Staffe is sad at the thought of bookies getting rich on Pulford’s misery and wonders what is so lacking in the young man’s life as to send him down that road. ‘Go on. Let’s have it.’
‘Bobo is a Boris Bogdanovich, lives in the Atlee, Bethnal Green.’
‘Russian? Find out how long he has been in the country.’
‘Darius A’Court is pay as you go, but one of the landlines is the Colonial Bankers’ Club.’
‘Is that it?’
‘The gold Nokia was bought in Dubai. It’s pay as you go and chipped. And there’s no correlation of the corpse with missing persons.’

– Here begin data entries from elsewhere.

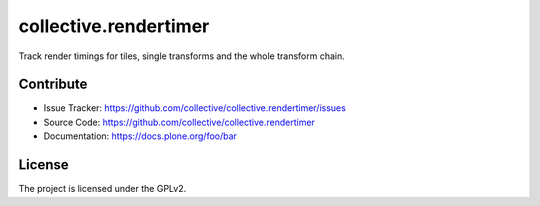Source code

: ======================
collective.rendertimer
======================

Track render timings for tiles, single transforms and the whole transform chain.


Contribute
----------

- Issue Tracker: https://github.com/collective/collective.rendertimer/issues
- Source Code: https://github.com/collective/collective.rendertimer
- Documentation: https://docs.plone.org/foo/bar


License
-------

The project is licensed under the GPLv2.
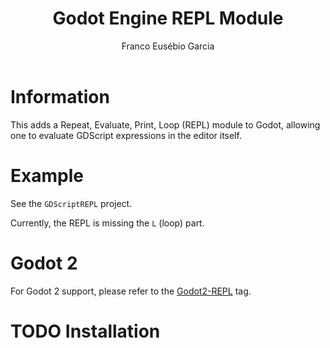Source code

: #+TITLE: Godot Engine REPL Module
#+AUTHOR: Franco Eusébio Garcia

* Information

This adds a Repeat, Evaluate, Print, Loop (REPL) module to Godot, allowing one
to evaluate GDScript expressions in the editor itself.

* Example

See the =GDScriptREPL= project.

Currently, the REPL is missing the =L= (loop) part.

* Godot 2

For Godot 2 support, please refer to the [[https://github.com/francogarcia/GD-REPL/tree/Godot2-REPL][Godot2-REPL]] tag.

* TODO Installation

‘Colonial Bankers. How pukka can you get?’ Staffe looks up at Markary’s apartment. He has had it five years, since he came over from Istanbul. He paid £1.5 million for it but that’s nothing compared to his house on the Bosporus and the nightclubs his wife still owns over there. She makes the Mayfair gang look nouveau riche. Some might think Markary a spiv, but his wife’s family has been lording it since the Ottoman empire came home to roost.
Staffe starts the engine – the wise thing. The next time he fronts up to Markary, he’ll have evidence. ‘Let’s visit this Bobo.’
Pulford’s Blackberry beeps with another message. ‘It’s Janine.’ He ruffles his hair and says, ‘The forensic archaeologist says your woman was East European – the cranium, the eyes. And the contents of her upper intestine.’